おもちゃのCHU-CHU-CHU★
第4章 高槻雅史という男(その1)。
「ひゃん!!」
くちゅっと言う水音と共に、背中を走った甘い痺れに、アタシは思わず声を上げ、ビクンと身体が跳ねる。そんなアタシの反応を見て、高槻さんは喉の奥でくつくつと笑った。
「いい反応だ。いいか、森脇。君の仕事は身体を使って、与えられた快楽を我々に伝える事だ。言葉にしなくてもいい。我慢はするな。素直に感じたままを身体で伝えるんだ。いいな?」
そう言ってアタシの頬を撫でる、高槻さんの手は、少しひんやりとしているが優しかった。
つい先程まで、高槻さんを怖いと思っていたけれど。それが少しだけ薄れた気がした。
正直言って、これから先、どんな事を要求されるのかは分からないけれど、命を取られるワケじゃないし。
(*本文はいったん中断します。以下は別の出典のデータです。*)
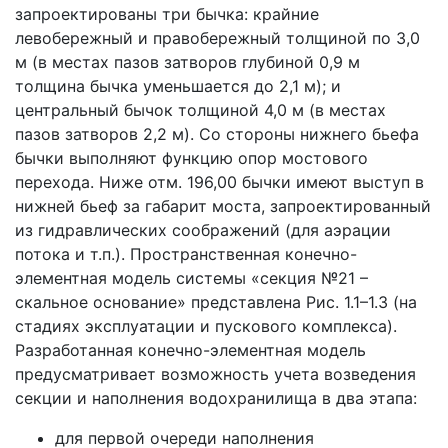
запроектированы три бычка: крайние
левобережный и правобережный толщиной по 3,0
м (в местах пазов затворов глубиной 0,9 м
толщина бычка уменьшается до 2,1 м); и
центральный бычок толщиной 4,0 м (в местах
пазов затворов 2,2 м). Со стороны нижнего бьефа
бычки выполняют функцию опор мостового
перехода. Ниже отм. 196,00 бычки имеют выступ в
нижней бьеф за габарит моста, запроектированный
из гидравлических соображений (для аэрации
потока и т.п.). Пространственная конечно-
элементная модель системы «секция №21 –
скальное основание» представлена Рис. 1.1–1.3 (на
стадиях эксплуатации и пускового комплекса).
Разработанная конечно-элементная модель
предусматривает возможность учета возведения
секции и наполнения водохранилища в два этапа:
для первой очереди наполнения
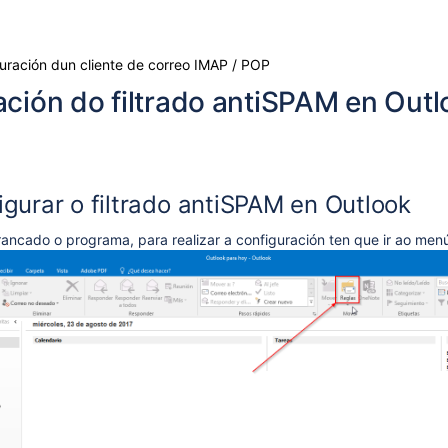
Skip
Go
uración dun cliente de correo IMAP / POP
to
to
ción do filtrado antiSPAM en Out
end
start
of
of
banner
banner
gurar o filtrado antiSPAM en Outlook
ancado o programa, para realizar a configuración ten que ir ao menú
a)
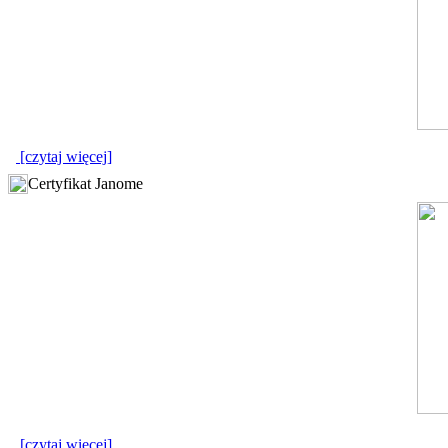
[czytaj więcej]
Certyfikat Janome
[czytaj więcej]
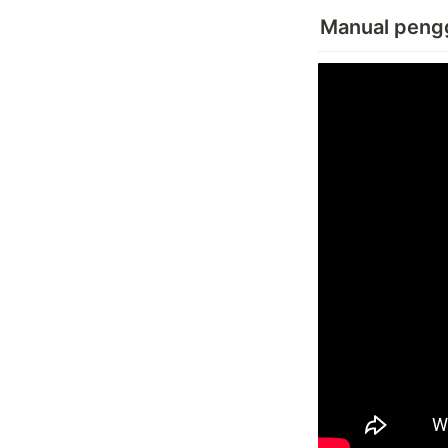
Manual peng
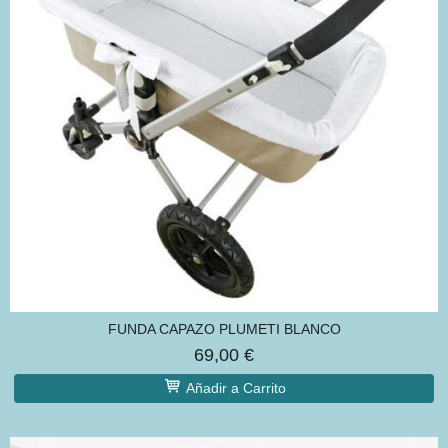
FUNDA CAPAZO PLUMETI BLANCO
69,00 €
Añadir a Carrito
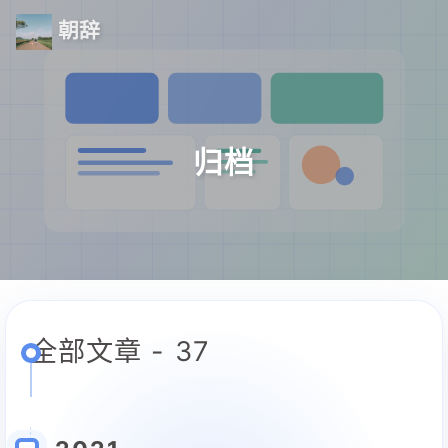
朝辞
归档
全部文章 - 37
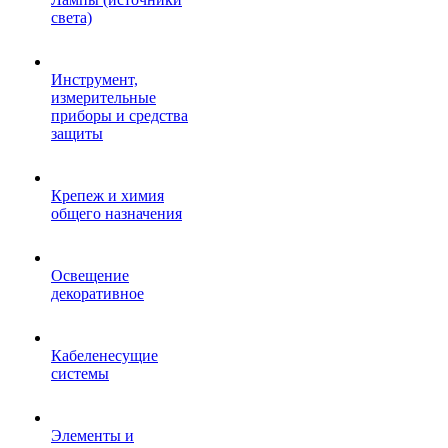
света)
Инструмент,
измерительные
приборы и средства
защиты
Крепеж и химия
общего назначения
Освещение
декоративное
Кабеленесущие
системы
Элементы и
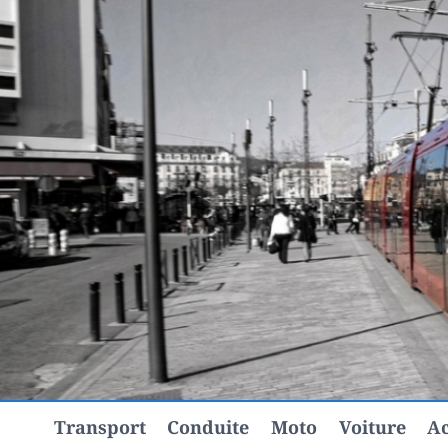
Aller
au
contenu
Transport
Conduite
Moto
Voiture
Ac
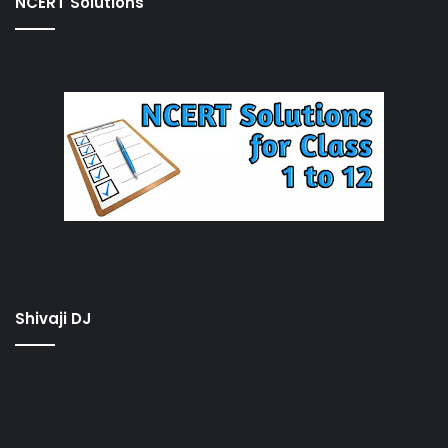
NCERT Solutions
Shivaji DJ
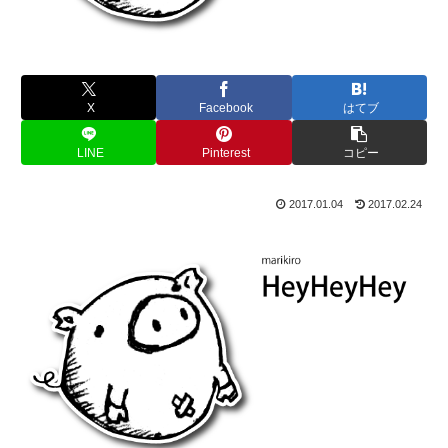
X
Facebook
はてブ
LINE
Pinterest
コピー
2017.01.04
2017.02.24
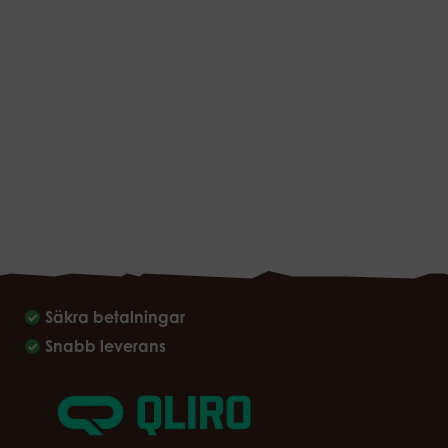
Säkra betalningar
Snabb leverans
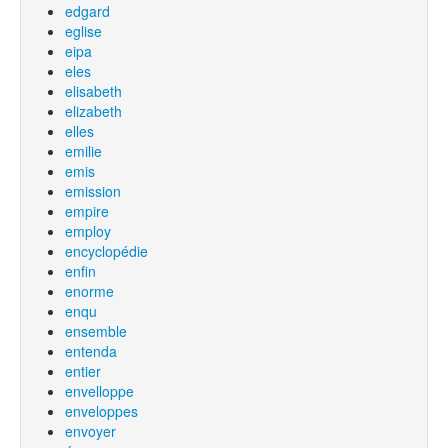
edgard
eglise
eipa
eles
elisabeth
elizabeth
elles
emilie
emis
emission
empire
employ
encyclopédie
enfin
enorme
enqu
ensemble
entenda
entier
envelloppe
enveloppes
envoyer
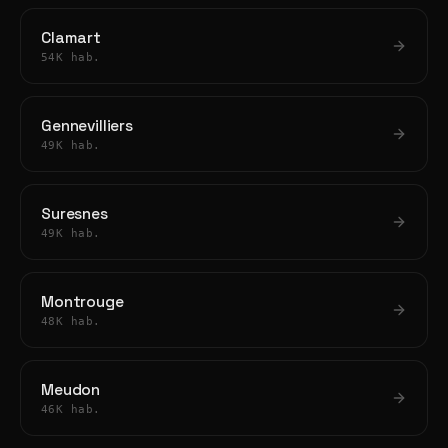
Clamart
54K hab.
Gennevilliers
49K hab.
Suresnes
49K hab.
Montrouge
48K hab.
Meudon
46K hab.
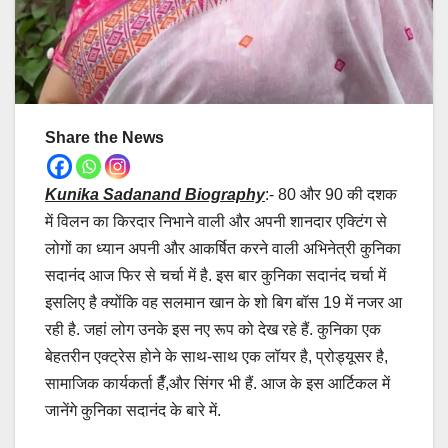
Share the News
Kunika Sadanand Biography
:- 80 और 90 की दशक
में विलन का किरदार निभाने वाली और अपनी शानदार एक्टिंग से
लोगों का ध्यान अपनी और आकर्षित करने वाली अभिनेत्री कुनिका
सदानंद आज फिर से चर्चा में है. इस बार कुनिका सदानंद चर्चा में
इसलिए है क्योंकि वह सलमान खान के शो बिग बॉस 19 में नजर आ
रही है. जहां लोग उनके इस नए रूप को देख रहे हैं. कुनिका एक
बेहतरीन एक्ट्रेस होने के साथ-साथ एक लॉयर है, प्रोड्यूसर है,
सामाजिक कार्यकर्ता हैँ,और सिंगर भी हैं. आज के इस आर्टिकल में
जानेंगे कुनिका सदानंद के बारे में.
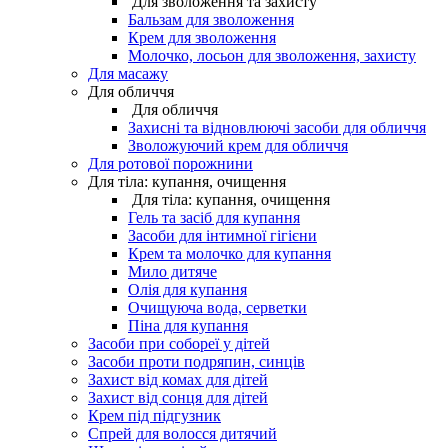
Для зволоження та захисту
Бальзам для зволоження
Крем для зволоження
Молочко, лосьон для зволоження, захисту
Для масажу
Для обличчя
Для обличчя
Захисні та відновлюючі засоби для обличчя
Зволожуючий крем для обличчя
Для ротової порожнини
Для тіла: купання, очищення
Для тіла: купання, очищення
Гель та засіб для купання
Засоби для інтимної гігієни
Крем та молочко для купання
Мило дитяче
Олія для купання
Очищуюча вода, серветки
Піна для купання
Засоби при собореї у дітей
Засоби проти подряпин, синців
Захист від комах для дітей
Захист від сонця для дітей
Крем під підгузник
Спрей для волосся дитячий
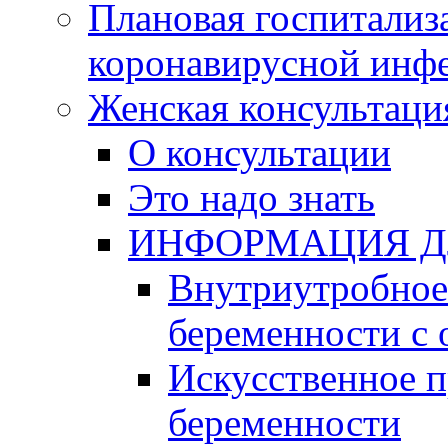
Плановая госпитализ
коронавирусной инф
Женская консультаци
О консультации
Это надо знать
ИНФОРМАЦИЯ Д
Внутриутробное 
беременности с 
Искусственное 
беременности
出来る限り頑張ってみよう。それが商品を買ってくれる人の為になるのならば。
そう決意して、高槻さんに頷いて見せる。すると高槻さんは「森脇は素直でいい子だな」と言って、頭を撫でてくれた。
両親以外の人にこんな事を言われたのは初めてで。アタシは素直に嬉しかった。そして、上司であるこの人にきちんと評価して貰える仕事をしようと思う。
言葉で表現しなくてもいいのだ。それならば、アタシにだって出来る筈。